La ricostruzione storica e l’attualità nella rappresentazione di un evento del 1977

Dead Man’s Wire cura con attenzione l’aspetto degli anni Settanta, dalle automobili agli oggetti di scena, fino agli abiti e alle tecnologie. L’ambientazione però non si limita all’estetica: Van Sant ha voluto mostrare come certi temi restino vivi nel presente. Il film è stato girato a partire dal 2024 e durante le riprese il regista ha notato analogie con eventi recenti, come la vicenda di Luigi Mangione, un fatto simile che si è ripetuto nel tempo.

Van Sant ha spiegato che la sceneggiatura era pronta da tempo, ma i parallelismi tra passato e presente sono emersi spontaneamente, rafforzando la rilevanza del film per gli spettatori di oggi. La regia evita ogni didascalismo, lasciando emergere le somiglianze senza forzarle e mettendo in luce dinamiche umane universali.

Questo approccio è tipico di Van Sant, noto per film come Elephant, che affrontano vicende delicate mostrando la complessità psicologica dei protagonisti senza semplificazioni. In questo caso, Tony Kiritsis si allontana dal cliché del “perdente”. È un uomo in crisi, certo, ma anche dotato di una determinazione lucida che impone rispetto. La figura di Richard Hall è altrettanto sfaccettata, oppressa dal padre potente ma con una propria fragilità umana.

L’approccio libero di Gus Van Sant nella guida degli attori e nella creazione dell’atmosfera

Gli attori hanno apprezzato la libertà concessa da Van Sant nel lavorare sui personaggi. Pur partendo da fatti reali, il regista lascia spazio alla creatività degli interpreti. Non impone modelli rigidi, ma stimola a cercare ispirazioni personali e a uscire dalle abitudini per restituire autenticità.

Montgomery ha raccontato di aver modificato il suo metodo sul set, spinto a interagire più del solito con gli altri. La relazione tra gli attori diventa così parte integrante del racconto, oltre alla fedeltà storica.

Questa libertà si riflette anche nei personaggi secondari, resi più complessi e meno prevedibili. Il deejay Fred Temple, per esempio, assume un ruolo chiave non solo nella narrazione, ma anche come voce critica che osserva e commenta gli eventi.

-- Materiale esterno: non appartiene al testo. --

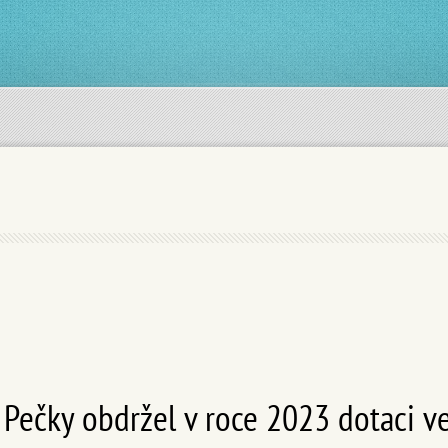
 Pečky obdržel v roce 2023 dotaci v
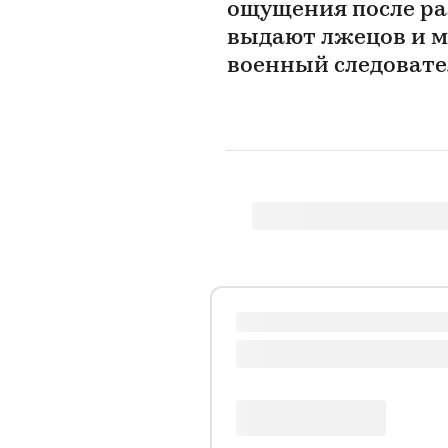
ощущения после ра
выдают лжецов и м
военный следовате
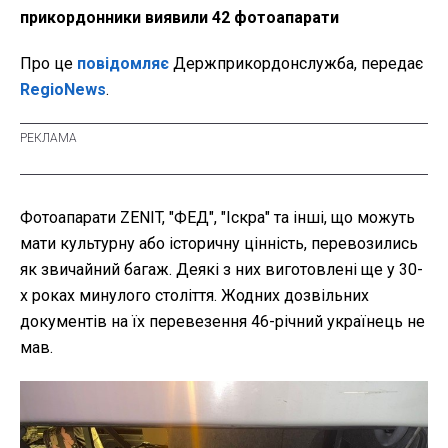
прикордонники виявили 42 фотоапарати
Про це
повідомляє
Держприкордонслужба, передає
RegioNews
.
Фотоапарати ZENIT, "ФЕД", "Іскра" та інші, що можуть
мати культурну або історичну цінність, перевозились
як звичайний багаж. Деякі з них виготовлені ще у 30-
х роках минулого століття. Жодних дозвільних
документів на їх перевезення 46-річний українець не
мав.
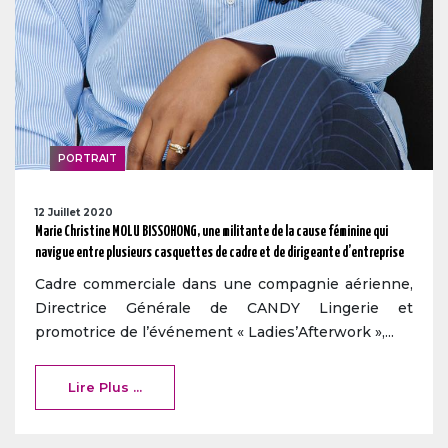
PORTRAIT
12 Juillet 2020
Marie Christine MOLU BISSOHONG, une militante de la cause féminine qui
navigue entre plusieurs casquettes de cadre et de dirigeante d’entreprise
Cadre commerciale dans une compagnie aérienne,
Directrice Générale de CANDY Lingerie et
promotrice de l’événement « Ladies’Afterwork »,...
Lire Plus ...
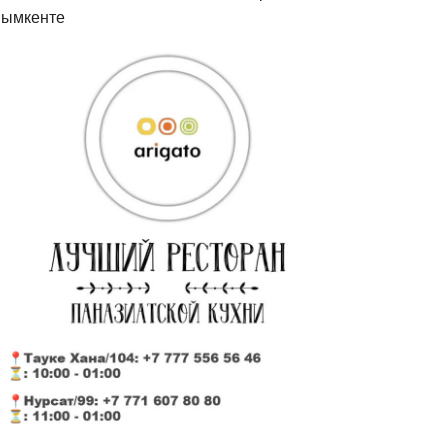
ымкенте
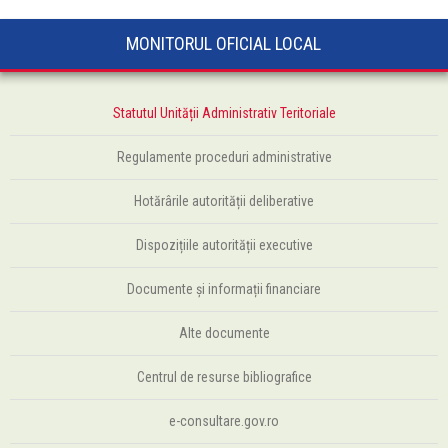
MONITORUL OFICIAL LOCAL
Statutul Unității Administrativ Teritoriale
Regulamente proceduri administrative
Hotărârile autorității deliberative
Dispozițiile autorității executive
Documente și informații financiare
Alte documente
Centrul de resurse bibliografice
e-consultare.gov.ro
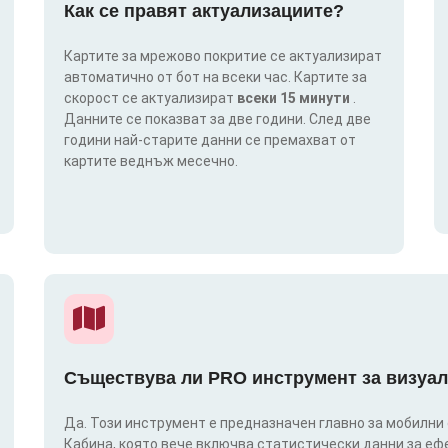
Как се правят актуализациите?
Картите за мрежово покритие се актуализират
автоматично от бот на всеки час. Картите за
скорост се актуализират
всеки 15 минути
.
Данните се показват за две години. След две
години най-старите данни се премахват от
картите веднъж месечно.
Съществува ли PRO инструмент за визуал
Да. Този инструмент е предназначен главно за мобилни
Кабина, която вече включва статистически данни за еф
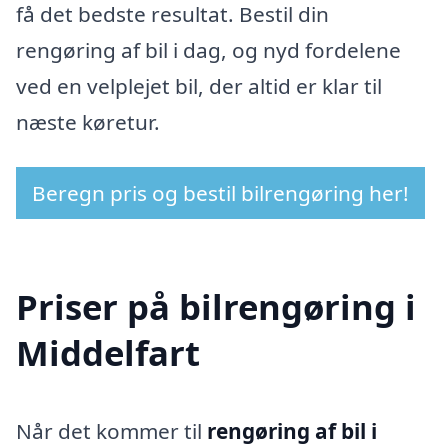
få det bedste resultat. Bestil din
rengøring af bil i dag, og nyd fordelene
ved en velplejet bil, der altid er klar til
næste køretur.
Beregn pris og bestil bilrengøring her!
Priser på bilrengøring i
Middelfart
Når det kommer til
rengøring af bil i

Dead Man’s Wire si presenta come un film che riporta alla luce una storia dimenticata, ponendo al centro l’attenzione per il dettaglio umano. Il cast rende giustizia alla complessità di un evento che ancora oggi offre spunti su tensione, potere e sopravvivenza. Il debutto a Venezia 2025 conferma l’importanza di un cinema capace di raccontare il passato con uno sguardo rivolto al presente.